Лампонъ велѣлъ положить барана на жертвенникъ стадохранителя Зевса.
Одинъ уголекъ тлѣлъ еще случайно на жертвенникѣ. Лампонъ вырвалъ одинъ волосокъ со лба барана и бросилъ его на тлѣющій уголь.
Затѣмъ онъ обратился къ Периклу, посмотрѣть, какъ онъ сталъ. Периклъ случайно стоялъ направо отъ барана.
-- Знаменіе благопріятно для Перикла!-- произнесъ гадатель съ важнымъ видомъ, сунулъ въ ротъ, согласно обрядамъ мантики, лавровый листъ, и началъ его жевать: растеніе, посвященное богу прорицанія, должно было возбудить священную восторженность, ясное, боговдохновенное прозрѣніе.
Глаза его начали дико вращаться, точно въ судорожныхъ подергиваніяхъ. Вдругъ баранъ повернулъ голову на сторону, рогомъ прямо къ Периклу, и издалъ при этомъ какой-то особенный звукъ.
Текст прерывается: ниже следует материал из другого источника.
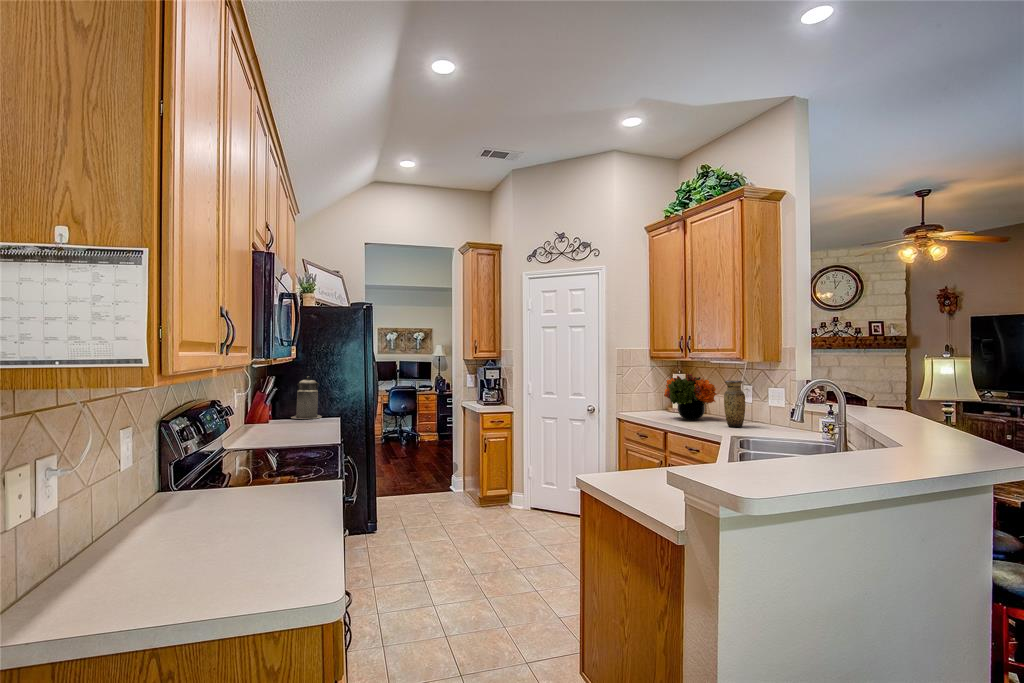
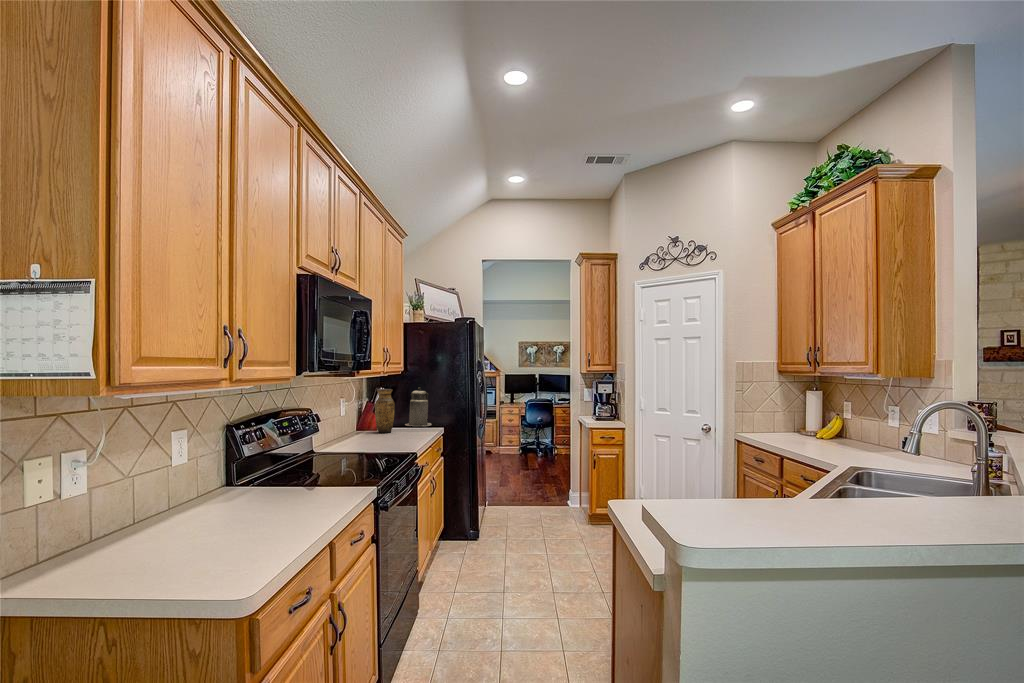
flower arrangement: present [664,374,717,420] -> none [786,391,855,445]
vase: present [724,381,745,427] -> present [375,389,395,433]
-- Хвала тебѣ, Алкмеонидъ!-- вскричалъ Лампонъ,-- хвала тебѣ, сынъ Ксантиппа, побѣдителя персовъ при мысѣ Михальскомъ, благороднаго потомка рода Бизиговъ, святыхъ хранителей Палладіума! Хвала тебѣ. побѣдитель Ѳракіи, Фокиды, Эвбеи! Овенъ сей знаменуетъ Аѳины: было время, и овенъ аѳинскій имѣлъ два рога -- вождя олигарховъ, Ѳукидика, и вождя друзей народа, Перикла. Отнынѣ же овенъ аѳинскій будетъ имѣть только одинъ рогъ на лбу: безвозвратно устранена партія олигарховъ, и одинъ Периклъ съ мудростью и великодушіемъ управляетъ судьбою аѳинянъ!
Анаксагоръ улыбнулся, Периклъ отвелъ его въ сторону и сказалъ ему на ухо:
-- Онъ хитеръ, онъ разсчитываетъ попасть въ число гадателей, которые при будущемъ походѣ будутъ посланы со мною на государственный счетъ.
-- А что же сдѣлать съ бараномъ?-- спросила Телезиппа.
-- Барана этого,-- возразилъ Лампонъ,-- откормить какъ можно лучше, а затѣмъ принести въ жертву Діонисію. Ибо этому богу приличествуютъ въ жертву козлы, ради вреда, приносимаго ими виноградникамъ; но что козелъ, что баранъ -- все едино, и за неимѣніемъ козла богу не будетъ противенъ и баранъ, подобный этому.
Гадатель кончилъ. Онъ принялъ три обола въ вознагражденіе за свой пророческій трудъ, наклонилъ свою косматую голову, и вышелъ.